I suppose I could say I don't have a choice in how I see the world. There is no on or off button that I can use when details almost physically jump out at me (not handy if ​you're already vertically challenged!) or when the sunlight gets too bright. But then I'm sure if the artist Edvard Munch was standing over my shoulder he would debate this with me. Pointing out that when he experienced the moment upon which 'The Scream' is based, he had no choice but to hear the scream of nature as the sun was setting during an evening walk.

So if it is not my brain’s wiring or my choice in how I see the world, what could be the difference...if any?

What do I use to facilitate my creative process?

Music!

When I am in my studio, working through the hundreds of images I have shot and selecting those that have most potential, I often listen to music. And recently, I have become aware of a certain pattern in how I go about my work. Depending on my mood or on the emotion I want to convey with the image I am working on, I will play music that will call up that required emotion. Now we are all aware of how music affects us; good or bad, happy or sad.

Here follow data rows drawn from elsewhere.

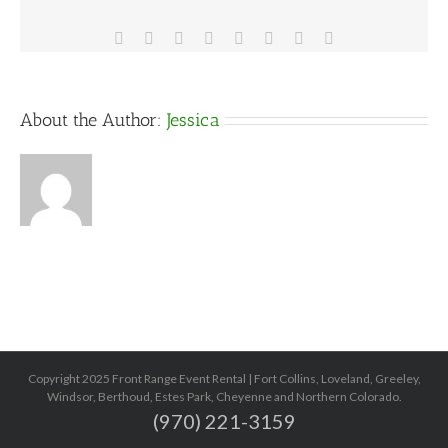
Facebook
X
Reddit
LinkedIn
Tumblr
Pinterest
Vk
Email
About the Author:
Jessica
Copyright 2025 Front Range Event Rental | Fort Collins, Loveland, Greeley,
Windsor, Berthoud, Estes Park, Cheyenne and Northern Colorado.
(970) 221-3159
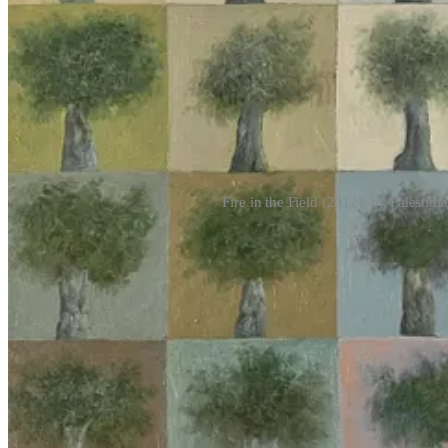
Fire in the Field (2012), by Palesti
The act of violence in the age of its mechani
I’ve been rolling the words “
Gospel
” and “
Lavender
” around my tongu
and the sheen of technoscientific sophistication given to Israel’s assaul
captivating thing to think about.
To quote from Yuval Abraham’s
+972
exposés, while the “mass assas
and puts them on a kill list.” An anonymous Israeli military source is
machine did it coldly
.”
1
Many of those who have raised the initial alar
as it
grabs
headlines
, conveniently pushing the debate towards questio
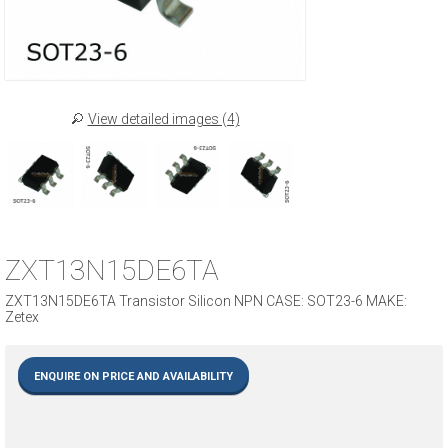
View detailed images (4)
ZXT13N15DE6TA
ZXT13N15DE6TA Transistor Silicon NPN CASE: SOT23-6 MAKE:
Zetex
ENQUIRE ON PRICE AND AVAILABILITY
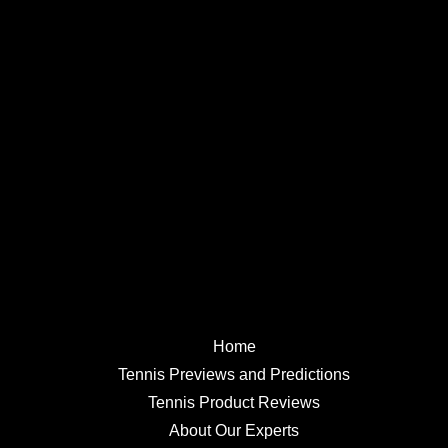
Home
Tennis Previews and Predictions
Tennis Product Reviews
About Our Experts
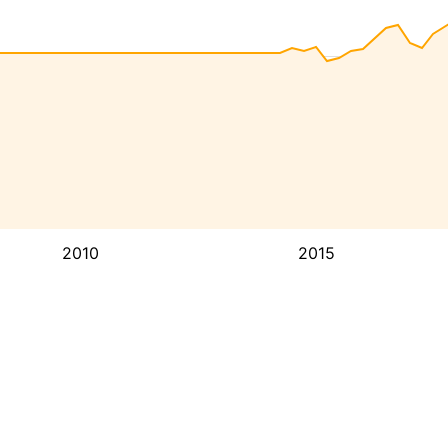
2010
2015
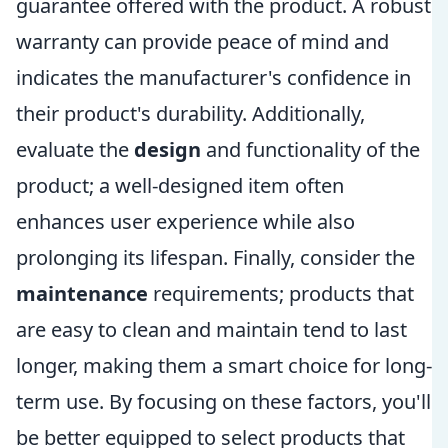
guarantee offered with the product. A robust
warranty can provide peace of mind and
indicates the manufacturer's confidence in
their product's durability. Additionally,
evaluate the
design
and functionality of the
product; a well-designed item often
enhances user experience while also
prolonging its lifespan. Finally, consider the
maintenance
requirements; products that
are easy to clean and maintain tend to last
longer, making them a smart choice for long-
term use. By focusing on these factors, you'll
be better equipped to select products that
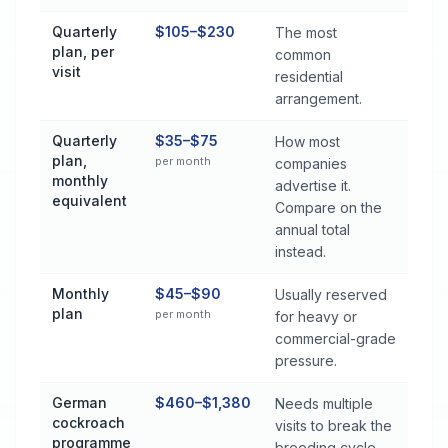
Quarterly
$105–$230
The most
plan, per
common
visit
residential
arrangement.
Quarterly
$35–$75
How most
plan,
per month
companies
monthly
advertise it.
equivalent
Compare on the
annual total
instead.
Monthly
$45–$90
Usually reserved
plan
per month
for heavy or
commercial-grade
pressure.
German
$460–$1,380
Needs multiple
cockroach
visits to break the
programme
breeding cycle.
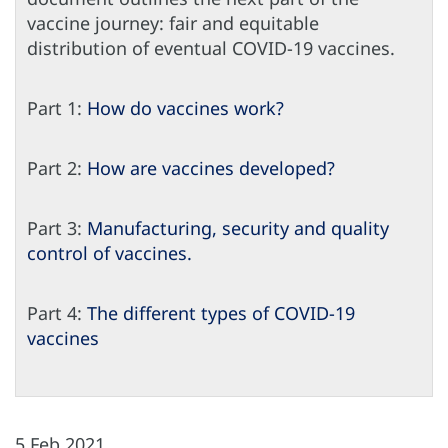
vaccine journey: fair and equitable
distribution of eventual COVID-19 vaccines.
Part 1:
How do vaccines work?
Part 2:
How are vaccines developed?
Part 3:
Manufacturing, security and quality
control of vaccines.
Part 4:
The different types of COVID-19
vaccines
5 Feb 2021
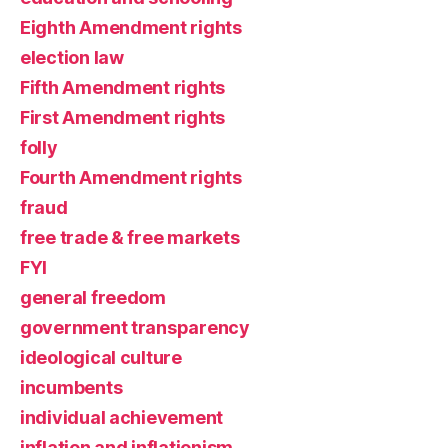
Eighth Amendment rights
election law
Fifth Amendment rights
First Amendment rights
folly
Fourth Amendment rights
fraud
free trade & free markets
FYI
general freedom
government transparency
ideological culture
incumbents
individual achievement
inflation and inflationism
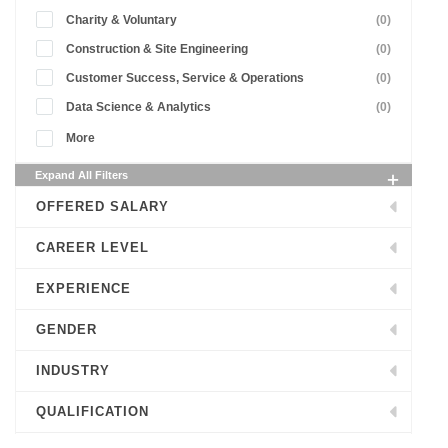
Charity & Voluntary
(0)
Construction & Site Engineering
(0)
Customer Success, Service & Operations
(0)
Data Science & Analytics
(0)
More
Expand All Filters
OFFERED SALARY
CAREER LEVEL
EXPERIENCE
GENDER
INDUSTRY
QUALIFICATION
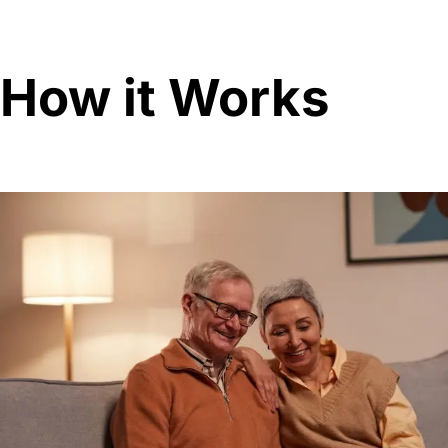
How it Works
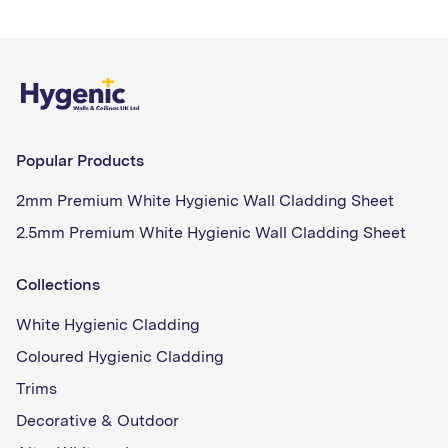
Popular Products
2mm Premium White Hygienic Wall Cladding Sheet
2.5mm Premium White Hygienic Wall Cladding Sheet
Collections
White Hygienic Cladding
Coloured Hygienic Cladding
Trims
Decorative & Outdoor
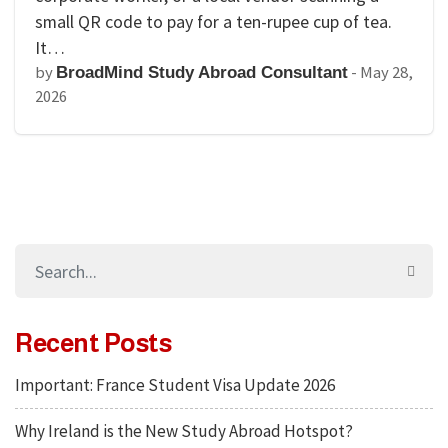
small QR code to pay for a ten-rupee cup of tea.
It…
by
-
May 28,
BroadMind Study Abroad Consultant
2026
Recent Posts
Important: France Student Visa Update 2026
Why Ireland is the New Study Abroad Hotspot?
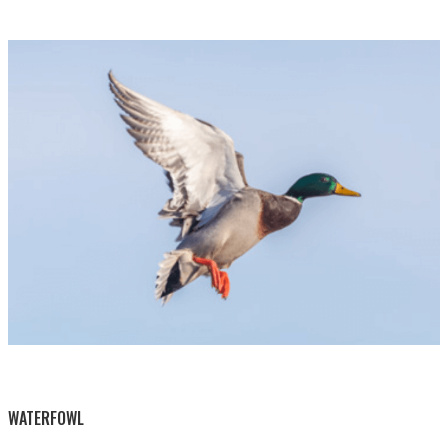
BY THIS ACTIVITY
WATERFOWL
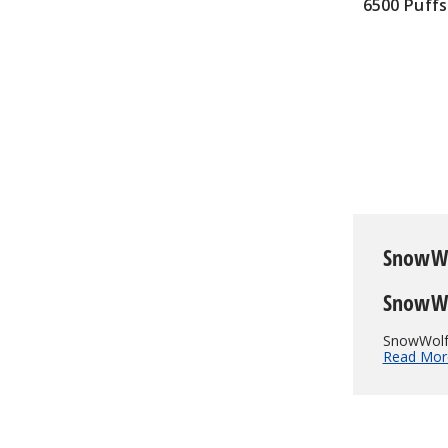
6500 Puffs
$75.00
SnowW
SnowWo
SnowWolf 
Read Mor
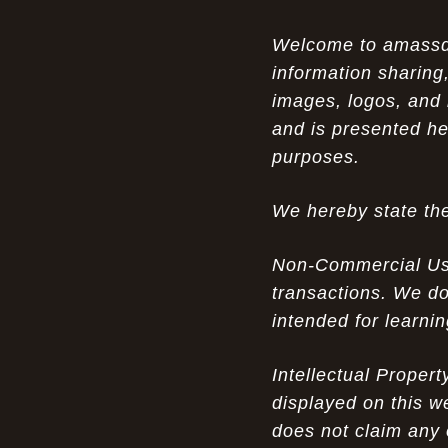
Opportunity in Uniqueness: The All
07-14-26
Welcome to amassden
Brown Nike Air Max ACG Fo amplify Dome - A
information sharing,
Rare Example of Modern Luxury
images, logos, and 
Experience Luxury: The Evolution of
07-13-26
and is presented he
UGGs in 2025
purposes.
Don’t Miss Out: The Science of Cheap
07-13-26
We hereby state the
Air Max 2012 Grey Now
Behind the Popularity of: Why nike air
07-12-26
Non-Commercial Use:
force 1 athletic shoes Defines Chic watches
transactions. We do
intended for learni
Facts About: Why Discount Air Max 95
07-12-26
White Sale Defines Luxurious watches
Intellectual Proper
Don’t Miss Out: The Science of Cheap
07-11-26
displayed on this w
Air Max 2012 Grey Now
does not claim any 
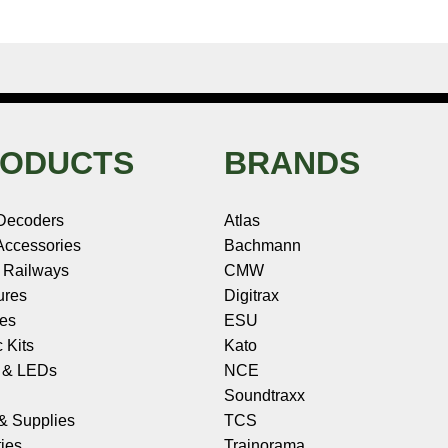
ODUCTS
BRANDS
Decoders
Atlas
ccessories
Bachmann
 Railways
CMW
ures
Digitrax
les
ESU
c Kits
Kato
s & LEDs
NCE
Soundtraxx
 & Supplies
TCS
ies
Trainorama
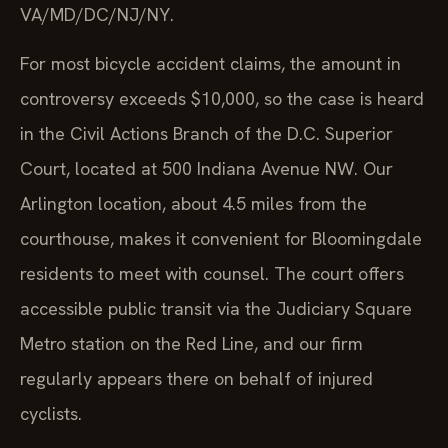
VA/MD/DC/NJ/NY.
For most bicycle accident claims, the amount in
controversy exceeds $10,000, so the case is heard
in the Civil Actions Branch of the D.C. Superior
Court, located at 500 Indiana Avenue NW. Our
Arlington location, about 4.5 miles from the
courthouse, makes it convenient for Bloomingdale
residents to meet with counsel. The court offers
accessible public transit via the Judiciary Square
Metro station on the Red Line, and our firm
regularly appears there on behalf of injured
cyclists.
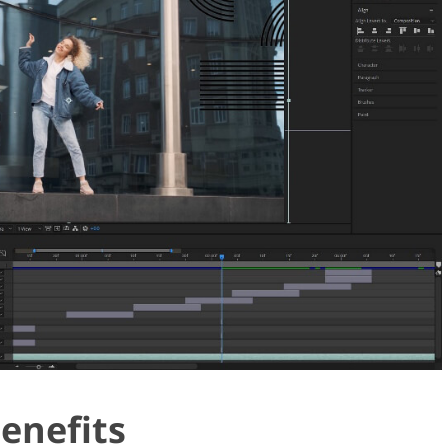
Benefits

But I seem to have taken it a step further. Emotions are frightening, weird, unsure random concepts that can be good and bad all at the same time. Or at least that's what they are in my world.

How can I then imbue my artwork with the emotion I want it to convey?

By playing music that will open up the door/s to that specific emotion or collection of emotions. The depth of the image changes through the emotional depth the music calls up in me.

I do not dictate what the end result is going to be, but I am actively seeking to control in some small way what is going to come out of the creative process. This is something that many artists try to do.

My autism is therefore enabling me to achieve this in an almost intuitive and effortless way. Now if that's not an advantage of having autism, I don't know what is!